Bill, a 90 year-old man, was sleeping rough in a nearby park. He had a home, but his life had gone to pieces and he was finding it hard to look after himself. As a result, his house had become unfit to live in.
Led by their community organiser, a team of residents pitched in to get Bill’s life back on track, clearing up and decorating his home and garden. And Bill now heads up another local initiative, organising the bulk buying of essential items such as nappies, food and so on, to ensure household budgets across the estate can go further.
Families pay upfront and Bill sources the best deal for the items they need. The supplies are then delivered to Bill’s house, with residents bringing meals for Bill and helping out with chores, when they come to pick up their items.

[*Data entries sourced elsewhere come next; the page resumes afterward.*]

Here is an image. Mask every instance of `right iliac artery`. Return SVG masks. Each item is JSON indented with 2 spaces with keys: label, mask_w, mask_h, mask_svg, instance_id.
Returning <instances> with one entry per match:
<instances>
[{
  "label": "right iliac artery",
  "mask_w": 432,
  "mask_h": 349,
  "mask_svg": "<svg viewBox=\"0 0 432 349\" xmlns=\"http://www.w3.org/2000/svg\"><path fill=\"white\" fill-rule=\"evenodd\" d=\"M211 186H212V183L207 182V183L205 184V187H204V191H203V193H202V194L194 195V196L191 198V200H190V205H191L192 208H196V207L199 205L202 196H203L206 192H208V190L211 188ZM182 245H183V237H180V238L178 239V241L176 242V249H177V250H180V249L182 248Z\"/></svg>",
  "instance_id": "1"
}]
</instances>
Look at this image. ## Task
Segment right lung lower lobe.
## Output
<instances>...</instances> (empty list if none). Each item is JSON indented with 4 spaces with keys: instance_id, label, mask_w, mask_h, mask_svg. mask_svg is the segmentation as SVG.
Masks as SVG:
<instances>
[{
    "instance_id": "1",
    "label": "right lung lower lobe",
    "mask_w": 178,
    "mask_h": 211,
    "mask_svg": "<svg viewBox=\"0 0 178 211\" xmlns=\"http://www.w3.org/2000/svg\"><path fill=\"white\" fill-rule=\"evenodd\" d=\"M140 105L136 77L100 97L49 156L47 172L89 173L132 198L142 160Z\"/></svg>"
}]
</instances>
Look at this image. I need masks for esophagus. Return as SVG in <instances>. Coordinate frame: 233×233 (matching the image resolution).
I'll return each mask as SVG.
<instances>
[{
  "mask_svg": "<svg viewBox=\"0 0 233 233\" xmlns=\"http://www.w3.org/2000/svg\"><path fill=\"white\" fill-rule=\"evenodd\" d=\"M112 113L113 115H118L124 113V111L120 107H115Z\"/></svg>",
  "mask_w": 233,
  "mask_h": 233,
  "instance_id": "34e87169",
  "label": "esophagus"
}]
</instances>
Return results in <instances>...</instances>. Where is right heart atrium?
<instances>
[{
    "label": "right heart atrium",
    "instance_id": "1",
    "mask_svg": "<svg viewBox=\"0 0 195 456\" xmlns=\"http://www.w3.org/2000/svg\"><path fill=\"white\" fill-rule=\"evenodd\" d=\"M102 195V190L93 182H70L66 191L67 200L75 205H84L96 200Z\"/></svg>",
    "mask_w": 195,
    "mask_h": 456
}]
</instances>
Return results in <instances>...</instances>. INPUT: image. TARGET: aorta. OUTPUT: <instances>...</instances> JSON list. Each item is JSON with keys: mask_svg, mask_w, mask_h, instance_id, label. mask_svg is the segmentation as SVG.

Overall, it’s helped bring people across the estate closer together and Bill has recruited a team of volunteers known as ‘Bill’s runners’ to take messages and help with deliveries when people can’t make it to his house.
Kirsty's story
Kristy, a community organiser with the charity ‘Kissing It Better’, helped design a project working with young people who’d told her they wanted to show they cared about their community and older residents who’d said they felt isolated and lonely.
Kristy set up a project that connected local Information, Communications and Technology (ICT) students with people living with dementia in a local residential home. The students came up with the idea of getting older people in their local area to tell their stories in the form of a digital life book, which is available via a specially designed app.
Those contributors dealing with early onset dementia were then able to watch, listen and share their memories with others. It helped them to save and remember those special times that dementia can take away, as well as aiding their ability to re-orientate and focus. In addition, it enabled others such as the care home staff to pick up the story and provide personal support to the individual concerned.